Avisaba con una voz aguda y divertida, generosa y alegre, parecida a que después oíamos en los dibujos  animados del Correcaminos. Si pinchaba, mi padre lo elevaba con un gato de manivela y le cambiaba sus zapatos que le arreglaban en la calle Córdoba.

Con los achaques de la vejez se recalentaba y le chirriaba el portón del maletero. El chirrido se acallaba con un esparadrapo en la cerradura que hacían más leves sus chillidos y,  sus fiebres,   con un termómetro que le colocó el mecánico permitiéndonos así detectar sus calenturas y darle  agua a tiempo.

Pero un día, al viejo Popeye se le rompió el corazón de acero y ya no pudo arrancar más.
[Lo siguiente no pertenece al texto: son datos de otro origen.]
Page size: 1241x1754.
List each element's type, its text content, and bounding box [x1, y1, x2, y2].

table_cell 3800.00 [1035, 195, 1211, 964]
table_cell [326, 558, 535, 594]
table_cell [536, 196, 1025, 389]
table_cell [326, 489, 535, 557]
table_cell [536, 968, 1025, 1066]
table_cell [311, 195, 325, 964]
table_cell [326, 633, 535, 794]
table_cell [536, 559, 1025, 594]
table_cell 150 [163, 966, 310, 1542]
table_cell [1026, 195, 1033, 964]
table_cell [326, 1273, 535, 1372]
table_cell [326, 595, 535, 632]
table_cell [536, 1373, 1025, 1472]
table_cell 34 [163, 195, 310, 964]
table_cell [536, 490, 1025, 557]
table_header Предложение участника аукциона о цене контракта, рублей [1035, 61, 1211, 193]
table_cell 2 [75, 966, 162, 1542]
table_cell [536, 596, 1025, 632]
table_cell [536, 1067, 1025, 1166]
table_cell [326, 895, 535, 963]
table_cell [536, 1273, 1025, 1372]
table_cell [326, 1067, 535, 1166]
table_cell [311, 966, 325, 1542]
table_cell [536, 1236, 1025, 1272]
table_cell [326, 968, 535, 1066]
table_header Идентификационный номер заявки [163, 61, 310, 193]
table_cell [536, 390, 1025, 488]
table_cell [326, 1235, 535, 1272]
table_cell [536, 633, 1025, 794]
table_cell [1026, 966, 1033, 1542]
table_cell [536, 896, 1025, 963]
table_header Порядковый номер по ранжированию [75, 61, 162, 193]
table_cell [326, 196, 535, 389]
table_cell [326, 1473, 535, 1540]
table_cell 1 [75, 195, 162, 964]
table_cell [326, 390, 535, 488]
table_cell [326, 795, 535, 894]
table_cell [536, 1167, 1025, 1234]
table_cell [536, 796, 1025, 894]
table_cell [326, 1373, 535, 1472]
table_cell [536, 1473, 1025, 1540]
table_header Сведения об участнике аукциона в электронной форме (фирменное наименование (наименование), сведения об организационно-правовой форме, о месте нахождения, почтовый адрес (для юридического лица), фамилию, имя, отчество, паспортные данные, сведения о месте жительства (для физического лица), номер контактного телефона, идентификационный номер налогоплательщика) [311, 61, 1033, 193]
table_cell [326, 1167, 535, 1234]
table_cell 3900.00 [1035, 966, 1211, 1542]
Había que jubilarlo y mi padre le retiró su medalla de la hermandad del Desconsuelo que siempre colgó de su espejo retrovisor.

Recuerdo aquella tarde en la que grúa que se lo llevó con sus redondos ojos brillantes mirando hacia nosotros, sabedor quizás que era su última mirada a la familia que lo había querido tanto.

Tras su partida tuvimos más coches, más caros, más bonitos y más confortables pero ninguno pudo hacer que nos olvidáramos de  nuestro Popeye que nos hizo la vida más fácil y más hermosa en aquellos entrañables años.